Previews// Grand Theft Auto: Chinatown Wars

...even though this game is going to carry a big red BBFC 18-rating on the box ...

Posted 13 Feb 2009 16:32 by
SPOnG was recently invited to Rockstar’s London offices to check out the near-as-damn-it completed version of the new Grand Theft Auto: Chinatown Wars game for Nintendo DS. It is, quite simply, the biggest release on the DS since The Legend of Zelda: Phantom Hourglass. But can it come anywhere near close to (or, whisper it, even top) that title in terms of the joy of the overall gameplay experience?

Before I manage to get my hands on Chinatown Wars I am treated to an in-depth show-and-tell session from a couple of Rockstar reps. The guys are keen to impress upon me the fact that the dev team for the company's first venture onto the DS was twice the size of the teams that created the GTA PSP gems Vice City Stories and Liberty City Stories. They are equally as quick to express a desire to forget the flop that was Grand Theft Auto 3 on GBA - the last outing in the controversial gangster-glorifying series on a Nintendo handheld.

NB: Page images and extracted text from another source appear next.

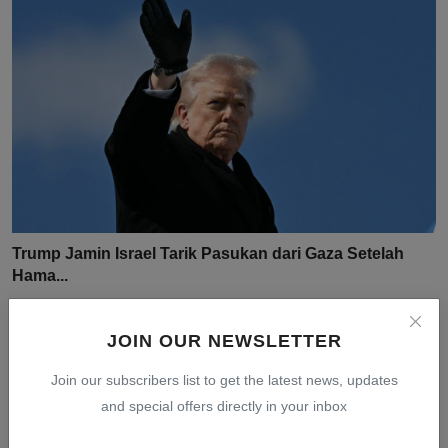
Trump Jamin Israel Tarik Pasukan dari Gaza Setelah
Hama...
Jul 31, 2026
0
6
JOIN OUR NEWSLETTER
Join our subscribers list to get the latest news, updates
and special offers directly in your inbox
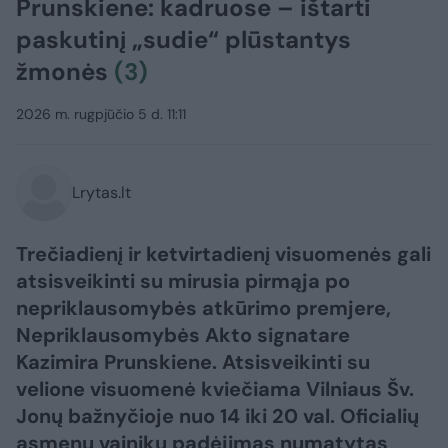
Prunskiene: kadruose – ištarti
paskutinį „sudie“ plūstantys
žmonės
(3)
2026 m. rugpjūčio 5 d. 11:11
Lrytas.lt
Trečiadienį ir ketvirtadienį visuomenės gali
atsisveikinti su mirusia pirmąja po
nepriklausomybės atkūrimo premjere,
Nepriklausomybės Akto signatare
Kazimira Prunskiene. Atsisveikinti su
velione visuomenė kviečiama Vilniaus Šv.
Jonų bažnyčioje nuo 14 iki 20 val. Oficialių
asmenų vainikų padėjimas numatytas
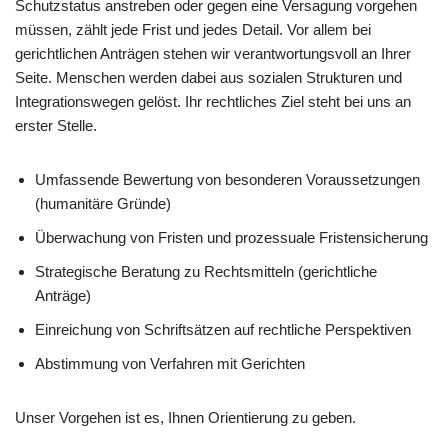
Schutzstatus anstreben oder gegen eine Versagung vorgehen
müssen, zählt jede Frist und jedes Detail. Vor allem bei
gerichtlichen Anträgen stehen wir verantwortungsvoll an Ihrer
Seite. Menschen werden dabei aus sozialen Strukturen und
Integrationswegen gelöst. Ihr rechtliches Ziel steht bei uns an
erster Stelle.
Umfassende Bewertung von besonderen Voraussetzungen
(humanitäre Gründe)
Überwachung von Fristen und prozessuale Fristensicherung
Strategische Beratung zu Rechtsmitteln (gerichtliche
Anträge)
Einreichung von Schriftsätzen auf rechtliche Perspektiven
Abstimmung von Verfahren mit Gerichten
Unser Vorgehen ist es, Ihnen Orientierung zu geben.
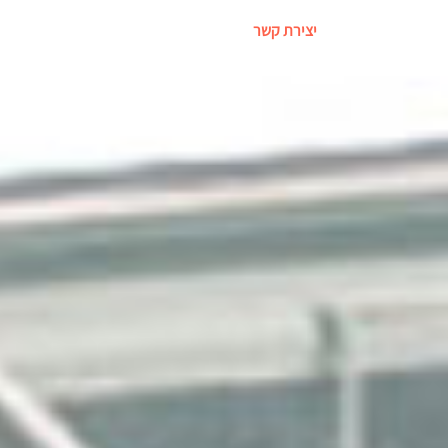
יצירת קשר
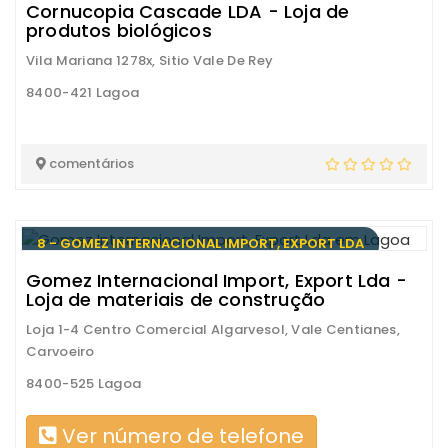
Cornucopia Cascade LDA - Loja de
produtos biológicos
Vila Mariana 1278x, Sitio Vale De Rey
8400-421 Lagoa
comentários
8 - GOMEZ INTERNACIONAL IMPORT, EXPORT LDA
Gomez Internacional Import, Export Lda -
Loja de materiais de construção
Loja 1-4 Centro Comercial Algarvesol, Vale Centianes,
Carvoeiro
8400-525 Lagoa
Ver número de telefone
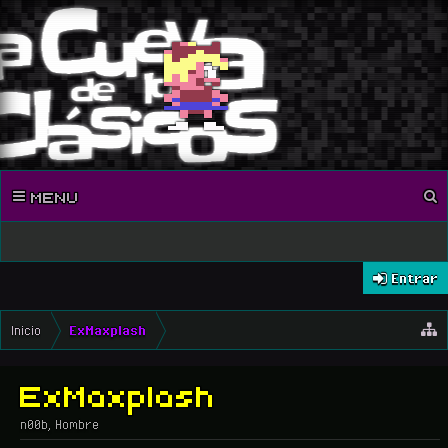
MENU
Entrar
Inicio
ExMaxplash
ExMaxplash
n00b
, Hombre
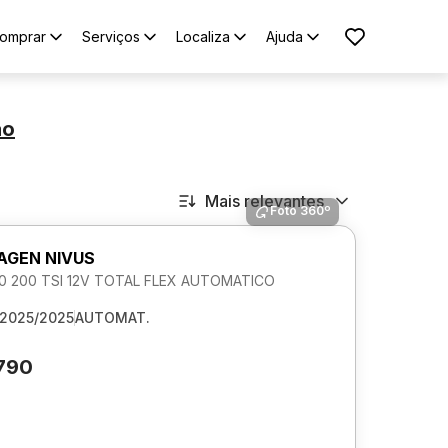
omprar
Serviços
Localiza
Ajuda
ão
Mais relevantes
Foto 360º
GEN NIVUS
1.0 200 TSI 12V TOTAL FLEX AUTOMATICO
2025/2025
AUTOMAT.
.790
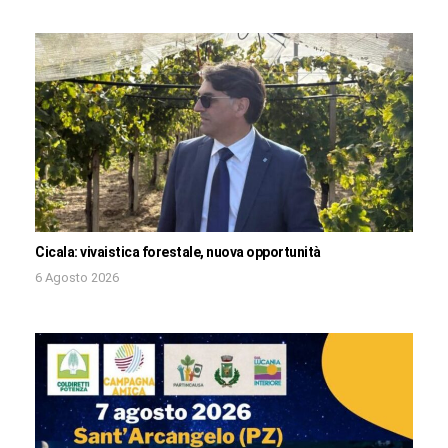
Cicala: vivaistica forestale, nuova opportunità
6 Agosto 2026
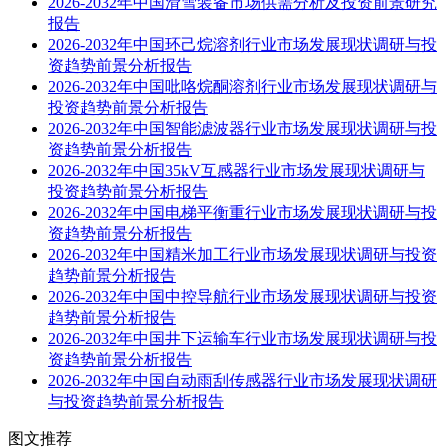
2026-2032年中国滑雪装备市场供需分析及投资前景研究
报告
2026-2032年中国环己烷溶剂行业市场发展现状调研与投
资趋势前景分析报告
2026-2032年中国吡咯烷酮溶剂行业市场发展现状调研与
投资趋势前景分析报告
2026-2032年中国智能滤波器行业市场发展现状调研与投
资趋势前景分析报告
2026-2032年中国35kV互感器行业市场发展现状调研与
投资趋势前景分析报告
2026-2032年中国电梯平衡重行业市场发展现状调研与投
资趋势前景分析报告
2026-2032年中国精米加工行业市场发展现状调研与投资
趋势前景分析报告
2026-2032年中国中控导航行业市场发展现状调研与投资
趋势前景分析报告
2026-2032年中国井下运输车行业市场发展现状调研与投
资趋势前景分析报告
2026-2032年中国自动雨刮传感器行业市场发展现状调研
与投资趋势前景分析报告
图文推荐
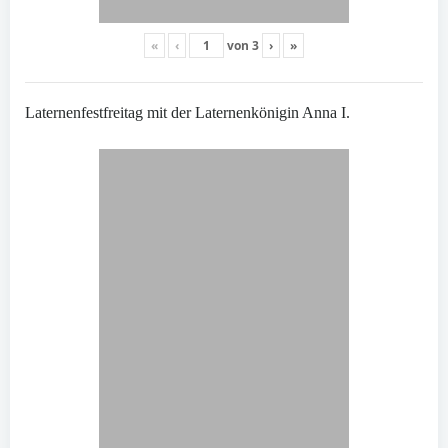
«
‹
von
3
›
»
Laternenfestfreitag mit der Laternenkönigin Anna I.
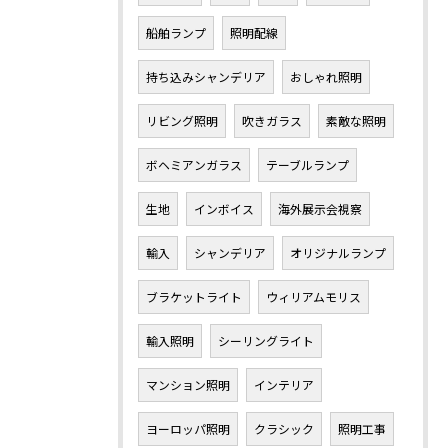
船舶ランプ
照明配線
持ち込みシャンデリア
おしゃれ照明
リビング照明
吹きガラス
素敵な照明
ボヘミアンガラス
テーブルランプ
生地
インボイス
海外展示会視察
輸入
シャンデリア
オリジナルランプ
ブラケットライト
ウィリアムモリス
輸入照明
シーリングライト
マンション照明
インテリア
ヨーロッパ照明
クラシック
照明工事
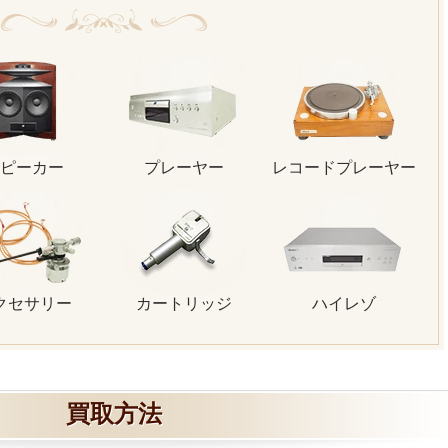
ピーカー
プレーヤー
レコードプレーヤー
クセサリー
カートリッジ
ハイレゾ
買取方法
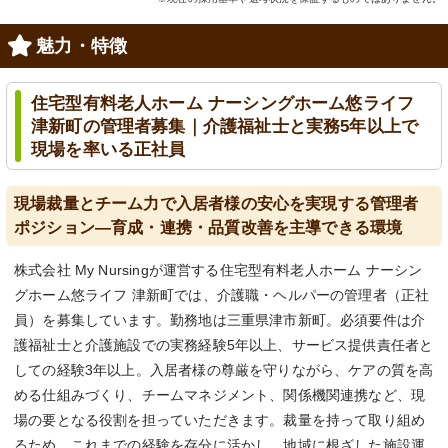
魅力・特徴
住宅型有料老人ホーム ナーシングホーム悠ライフ
津新町の管理者募集｜介護福祉士と実務5年以上で
現場を率いる正社員
現場裁量とチーム力で入居者様の安心を実現する管理者
ポジション—育成・連携・品質改善を主導できる環境
株式会社 My Nursingが運営する住宅型有料老人ホーム ナーシン
グホーム悠ライフ 津新町では、介護職・ヘルパーの管理者（正社
員）を募集しています。勤務地は三重県津市新町。必須要件は介
護福祉士と介護施設での実務経験5年以上、サービス提供責任者と
しての経験3年以上。入居者様の尊厳を守りながら、ケアの質を高
める仕組みづくり、チームマネジメント、関係機関連携など、現
場の要となる役割を担っていただきます。裁量を持って取り組め
るため、これまでの経験を存分に活かし、地域に根ざした施設運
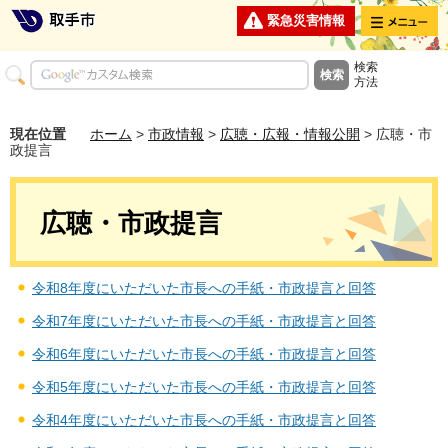
メニュー
緊急災害情報
検索
方法
現在位置
ホーム
>
市政情報
>
広聴・広報・情報公開
> 広聴・市
政提言
広聴・市政提言
令和8年度にいただいた市長への手紙・市政提言と回答
令和7年度にいただいた市長への手紙・市政提言と回答
令和6年度にいただいた市長への手紙・市政提言と回答
令和5年度にいただいた市長への手紙・市政提言と回答
令和4年度にいただいた市長への手紙・市政提言と回答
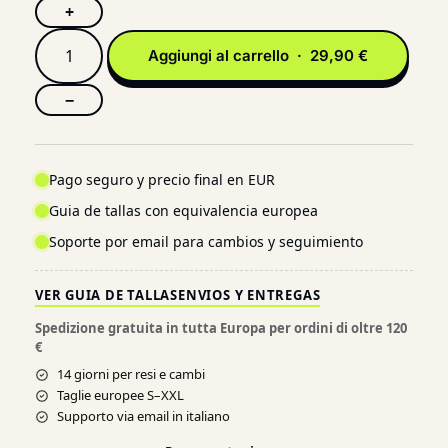
+
Aggiungi al carrello · 29,90 €
−
Pago seguro y precio final en EUR
Guia de tallas con equivalencia europea
Soporte por email para cambios y seguimiento
VER GUIA DE TALLAS
ENVIOS Y ENTREGAS
Spedizione gratuita in tutta Europa per ordini di oltre 120
€
14 giorni per resi e cambi
Taglie europee S–XXL
Supporto via email in italiano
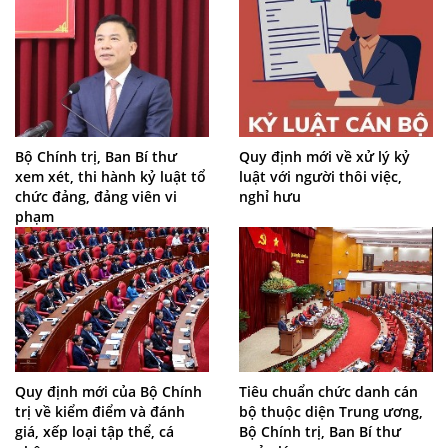
Bộ Chính trị, Ban Bí thư
Quy định mới về xử lý kỷ
xem xét, thi hành kỷ luật tổ
luật với người thôi việc,
chức đảng, đảng viên vi
nghỉ hưu
phạm
Quy định mới của Bộ Chính
Tiêu chuẩn chức danh cán
trị về kiểm điểm và đánh
bộ thuộc diện Trung ương,
giá, xếp loại tập thể, cá
Bộ Chính trị, Ban Bí thư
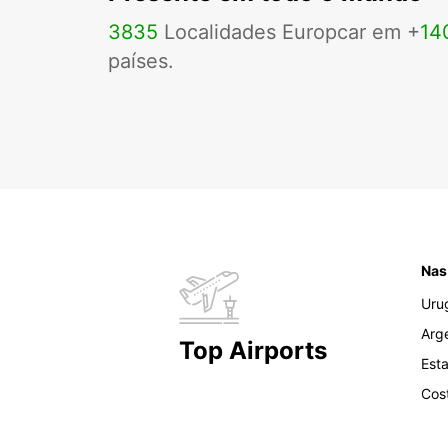
3835
Localidades Europcar em +
14
países.
Nas
Uru
Arg
Top Airports
Est
Cos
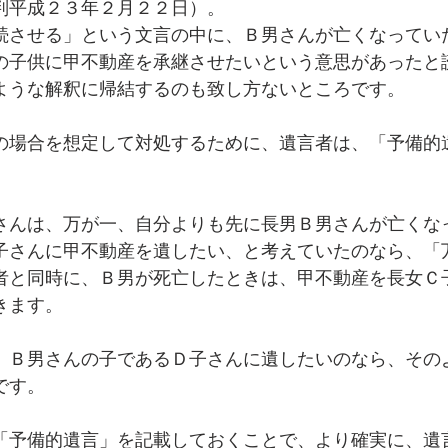
判平成２３年２月２２日）。
続させる」という文言の中に、Ｂ男さんが亡くなってい
の子供に甲不動産を承継させたいという意思があったと
ような解釈に帰結するのも致し方ないところです。
の場合を想定して対処するために、遺言者は、「予備的
さんは、万が一、自分よりも先に長男Ｂ男さんが亡くな
子さんに甲不動産を遺したい、と考えていたのなら、「
者と同時に、Ｂ男が死亡したときは、甲不動産を長女Ｃ
きます。
、Ｂ男さんの子であるＤ子さんに遺したいのなら、その
です。
「予備的遺言」を記載しておくことで、より確実に、遺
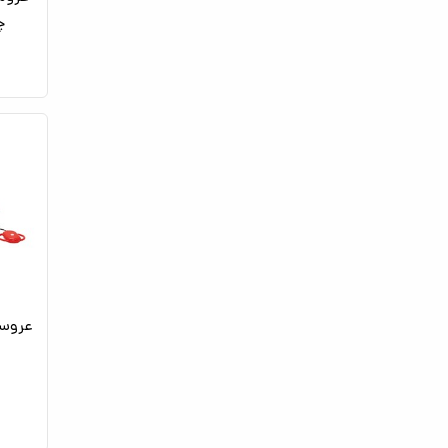
چا
عروس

Chinatown Wars is not a port of any previous GTA game (indeed, how could it be?) and the game has been lovingly created, as they say, ‘from the ground up’. It was, for many of us, one of the all-too-rare highlights of E3 2008. And, as always with its gold-topped franchise, Rockstar is faced with a great big bag of hype and hot-air which I hope it will soon fill with mindless ultraviolence and some hard-drug-based cheeky playground fun.

‘Playground’ is the operative word here because, unworkable bag analogies aside - and even though this game is going to carry a big red BBFC 18-rating on the box - it IS going to be a major hit among that angry-teen-boy demographic that is yet to reach legal age of consent. (Let alone be old enough to vote, drink and do all those other things that adults to, like deal blotter acid and shoot people's faces off with awesome semi-automatic guns).

Still, it’s comic, over-the-top violence that engenders laughter and fun. As opposed to the slightly too questionably real violence of Rockstar’s Manhunt series, for example. Which, in my learned opinion, is why we’ve hardly looked at Manhunt 2 since we previewed it around the time that game launched amidst its own teacup storm back in May 2007.

(To be honest, we did look at it. It was dreadful so we stopped. Ed.)

Yet after an hour or so of previewing Chinatown Wars I am already confident that it is going to be one of my most-played DS titles in 2009. Finally, we may even have a worthy successor to the sublime charm of Phantom Hourglass. Now though, details…

To start with, the storyline, characters and dialogue are all written with customary Dan Houser flair. You play as lead character Huang Lee, whose Chinese Triad dad has just been offed. So, the overarching storyline is the old Hollywood staple of feckless son determined to avenge the wrongful death of his father. In the process he finds himself - or not. I don’t know, as – like you - I'll have to wait and see how the story progresses through the umpteen missions in the full game when it releases later in March (March 20th, to be exact).

Suffice to say the writing team has done a top-notch job in setting the scene and creating that all-important GTA vibe that really is hard to describe to those who haven’t played the games. It. Just. Feels. Cool.

In addition to the depth of the story, the well-rounded characters and the mother-expletive'ing, superb dialogue in the comic-book cutscenes, the second thing that grabs you about the game is that the isometric top-down ‘kinda’ 3D (or 2.5D, whatever) which makes up the gameplay really does work well.